One change from the side that narrowly lost at Fulham at the weekend. Back to 4-4-2, with Jukey replacing Bellingham, who had been out of sorts at Craven Cottage, missing three very presentable chance early one, before being substituted in an attempt to get every senior centre-back on the pitch at the same time.
But the change of shape raised concerns against a Swansea team renowned for working the ball neatly through midfield to feed wing-backs or a sharp front two of Brewster, on loan from Liverpool, and Ayew.
The worry was that the two in midfield would be overwhelmed. This proved to be the case, as did the inability of our two wide men, Bela and Crowley, to track back. Crowley will be a waste of talent until he learns the defensive side of the game or is moved inside where those responsibilities aren’t so pressing.
Yet we started well, pressing power play focussing on Jukey resulted in him heading in a goal from a corner.

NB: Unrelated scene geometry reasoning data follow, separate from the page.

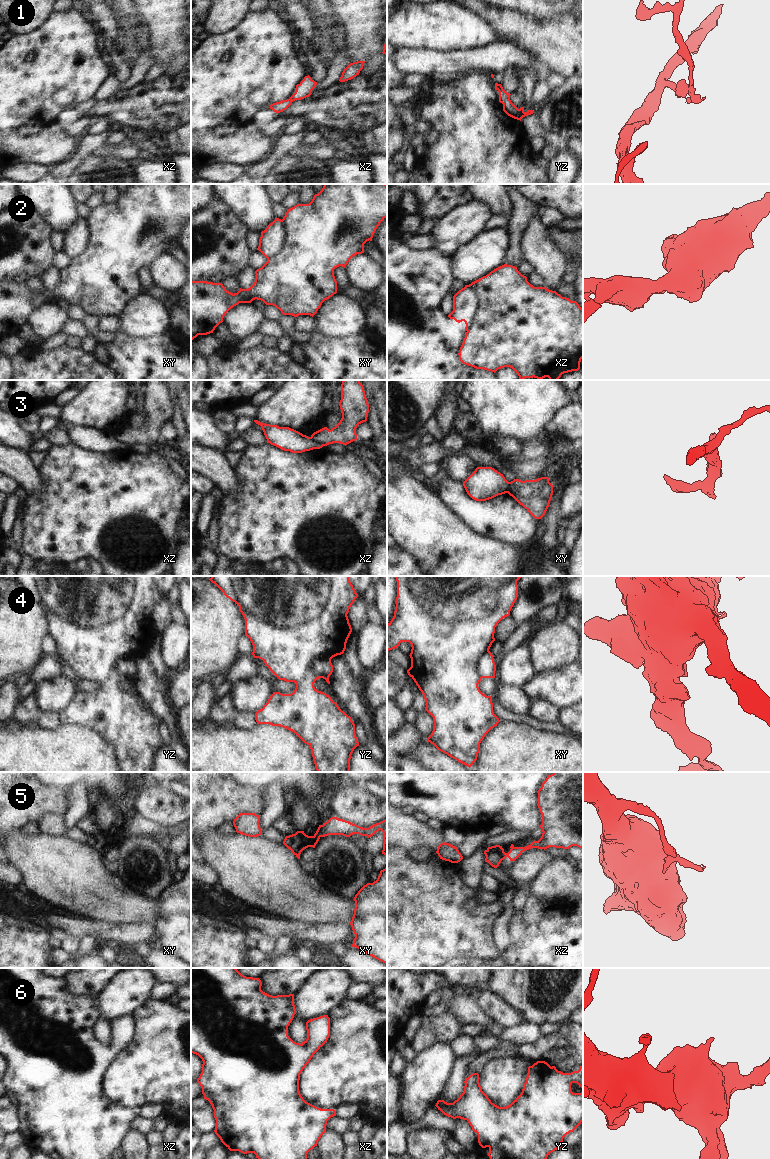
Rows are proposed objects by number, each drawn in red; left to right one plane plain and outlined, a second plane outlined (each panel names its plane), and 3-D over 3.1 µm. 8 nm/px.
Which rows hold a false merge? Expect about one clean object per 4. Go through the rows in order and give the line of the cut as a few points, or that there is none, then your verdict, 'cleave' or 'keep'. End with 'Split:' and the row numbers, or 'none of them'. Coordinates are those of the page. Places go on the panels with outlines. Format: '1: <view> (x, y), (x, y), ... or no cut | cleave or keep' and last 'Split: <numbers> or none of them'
1: xz (289, 99), (292, 101) | cleave
2: xz (468, 285), (475, 293), (477, 308), (467, 331) | cleave
3: xz (310, 437), (323, 445) | cleave
4: yz (330, 659), (322, 657), (313, 658), (310, 661), (309, 670) | cleave
5: xy (315, 833), (319, 837) | cleave
6: no cut | keep
Split: 1, 2, 3, 4, 5

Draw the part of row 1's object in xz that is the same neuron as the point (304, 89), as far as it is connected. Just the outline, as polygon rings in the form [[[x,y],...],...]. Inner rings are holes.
[[[309,75],[305,76],[304,79],[296,85],[296,91],[290,97],[290,100],[293,102],[295,100],[301,100],[309,97],[316,85],[317,82],[315,82]]]

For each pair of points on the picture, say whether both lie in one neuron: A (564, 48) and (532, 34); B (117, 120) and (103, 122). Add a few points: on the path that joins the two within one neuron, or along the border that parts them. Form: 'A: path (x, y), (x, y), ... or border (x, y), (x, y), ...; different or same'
A: path (556, 43), (540, 38); same
B: border (93, 121), (106, 117), (112, 127); different

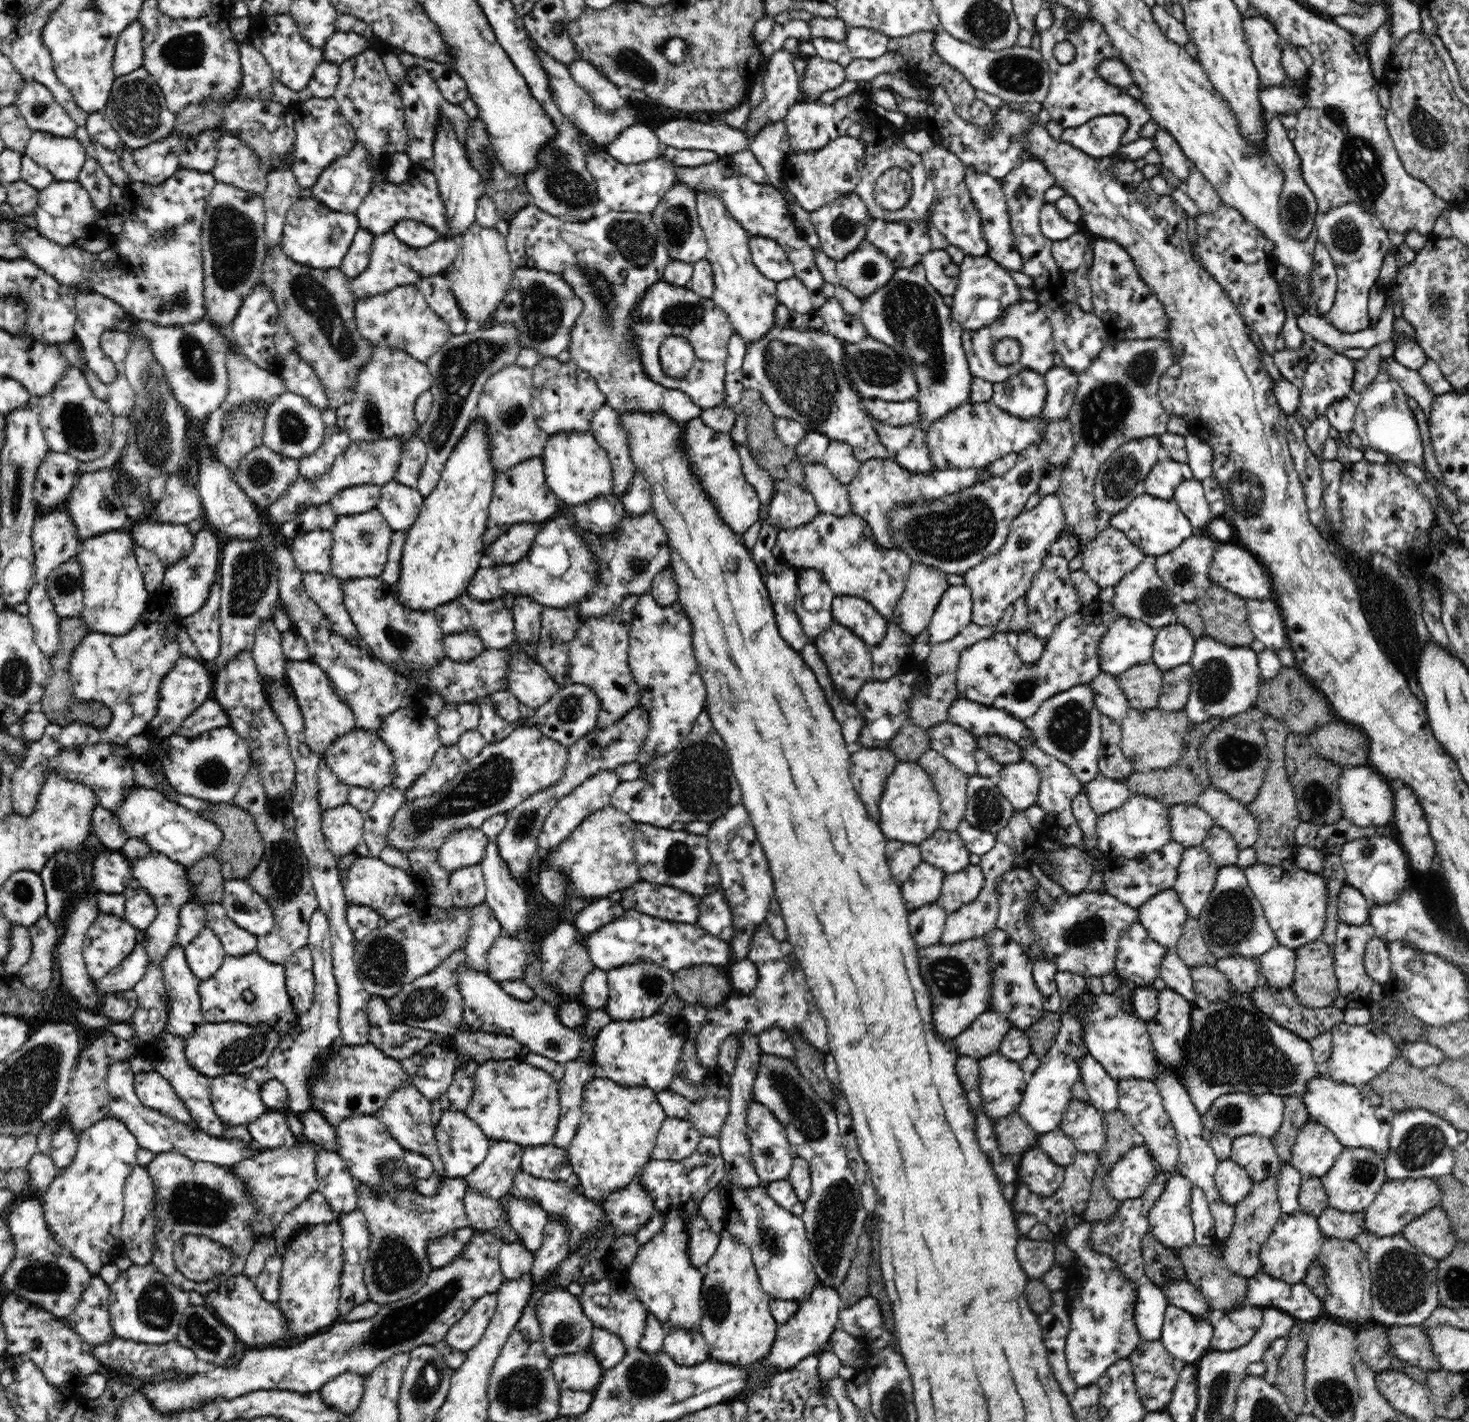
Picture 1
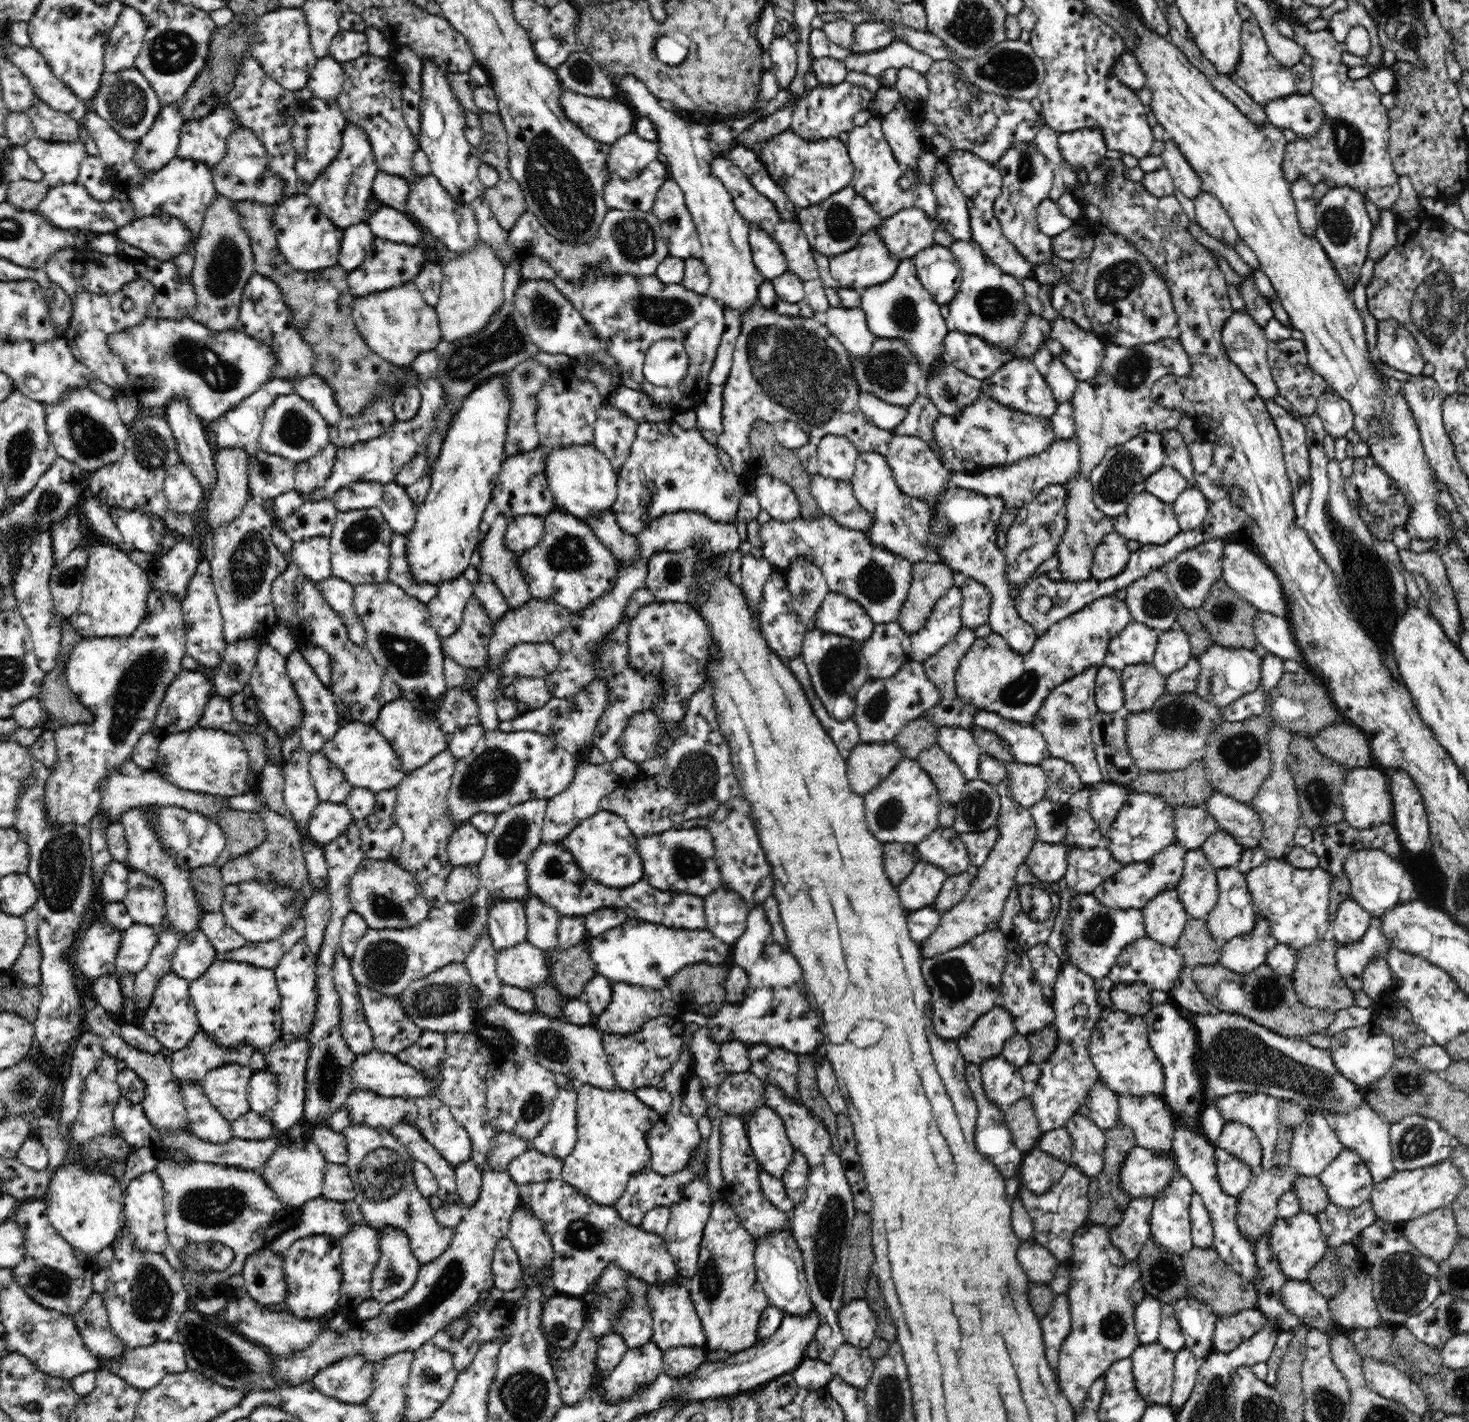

But Swansea didn’t panic and kept playing their game, quickly gaining that ascendancy in midfield that had been a concern. They started feeding the ball in to the front two and the emphasis turned to how our defence would cope. Badly, as it turned out.
Pedersen failed to make much of a challenge at the far stick from a cross and the ball broke in the box for Brewster to sweep home the equaliser. Not the first time since the resumption that Pedersen has been found wanting on a deep cross into our box.
The second, just on the stroke of half time, also resulted from a basic clearance being fluffed, the inconsistent Clarke-Slater almost falling over himself as his sliced clearance allow Cabango the opportunity to fire home. The chance had come from a free kick that never was. But so it goes when you’re struggling for form and confidence.
The third, after bright start to the second half from Blues, with Bellingham replacing an out of sorts Hogan as we reverted to 4-5-1, saw Fulton standing on his own in acres of space near the edge of our area as he shot home a simple pass from a corner.
Blues huffed and puffed for the rest of the game, but Swansea were in complete control, with more chance of the away team adding to their tally rather than Blues pulling one back.
The only bright spot was a nice little cameo for fifteen minutes by Jayden Reid on debut, leaving the thought of why it’s taken so long for him to appear when it’s been claimed that we have nothing on the bench that could change a game.
On to Stoke on Sunday, a team now within striking distance of us – a six-pointer, I suppose. And them with Jack in goal.
The hope is that either a new leader can galvanise the team, or the possible points deductions for Wigan and Sheffield Wednesday save us.